The problem with lyrics was solved after a protracted legal wrangle with this answer:
Someone responsible to the song industry, ASCAP, took over the rights problem from http://www.lyrics.ch
They restrict the downloading of lyrics to non-permanent means. Then, they are essentially PROMOTING the industry, and providing a way to buy legal copies of the lyrics, with the money going to the authors.
Napster could do the same thing. Rare works could be heard, at least as samples, and then bought direct from the studios.
This becomes a way to A) find rare songs, and still B) provide recompence where due.
There’s no such thing as a non-permaneat download.
Part of the problem with all the “solutions” sugested is that they miss the main point. It’s the consumers who are making the mp3s and distrubting them to each other. For any of these money making methods (a service to use napster, selling mp3s on line, ect.) to work you have to take the primary distrubtion out of the hands of the consumer.
As of todate no one has sugested any realalistic method of acomplishing this.
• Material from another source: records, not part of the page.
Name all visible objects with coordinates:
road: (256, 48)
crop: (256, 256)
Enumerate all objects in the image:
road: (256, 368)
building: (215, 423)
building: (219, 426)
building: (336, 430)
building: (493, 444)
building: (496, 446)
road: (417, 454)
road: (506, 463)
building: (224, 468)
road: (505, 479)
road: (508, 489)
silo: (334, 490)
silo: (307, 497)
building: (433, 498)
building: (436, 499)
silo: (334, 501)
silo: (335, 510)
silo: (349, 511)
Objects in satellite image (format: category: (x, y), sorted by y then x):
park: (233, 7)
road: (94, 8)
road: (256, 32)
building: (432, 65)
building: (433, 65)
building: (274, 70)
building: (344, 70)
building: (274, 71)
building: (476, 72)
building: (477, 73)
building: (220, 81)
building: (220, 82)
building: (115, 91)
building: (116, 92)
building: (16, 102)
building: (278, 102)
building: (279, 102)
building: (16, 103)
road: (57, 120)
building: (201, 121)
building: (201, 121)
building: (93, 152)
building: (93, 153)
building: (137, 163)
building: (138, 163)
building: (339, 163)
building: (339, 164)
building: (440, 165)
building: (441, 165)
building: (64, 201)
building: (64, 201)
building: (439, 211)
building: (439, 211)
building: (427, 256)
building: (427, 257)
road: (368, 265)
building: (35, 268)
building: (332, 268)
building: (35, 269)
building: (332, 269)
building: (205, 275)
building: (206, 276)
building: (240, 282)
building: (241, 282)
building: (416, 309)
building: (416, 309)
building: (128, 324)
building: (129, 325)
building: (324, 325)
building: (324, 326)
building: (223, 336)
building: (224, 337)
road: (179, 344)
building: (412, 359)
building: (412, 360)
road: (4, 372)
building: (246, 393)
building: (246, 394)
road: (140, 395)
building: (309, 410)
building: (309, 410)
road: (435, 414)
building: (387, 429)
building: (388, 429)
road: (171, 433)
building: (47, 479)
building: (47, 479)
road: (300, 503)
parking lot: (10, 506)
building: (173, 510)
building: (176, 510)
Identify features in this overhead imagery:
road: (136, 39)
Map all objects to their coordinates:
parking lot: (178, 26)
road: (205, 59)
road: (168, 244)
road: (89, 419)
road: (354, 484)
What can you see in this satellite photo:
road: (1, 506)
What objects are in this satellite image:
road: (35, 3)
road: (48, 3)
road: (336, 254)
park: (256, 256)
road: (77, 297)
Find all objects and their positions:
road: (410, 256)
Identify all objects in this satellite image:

Today’s Business headline in the Oakland Tribune: Napster agrees to pay artists
Not that it took to much for me come up with a solution that’s as old as “if you can’t beat them, join them”, or perhaps “thesis, antithesis, synthesis”.
As one of those Napster users who only goes after songs that are old and rare, I’m just grateful that Napster wasn’t shut down. I’d have gladly paid for everthing I’ve downloaded, but it was always unavailable in stores.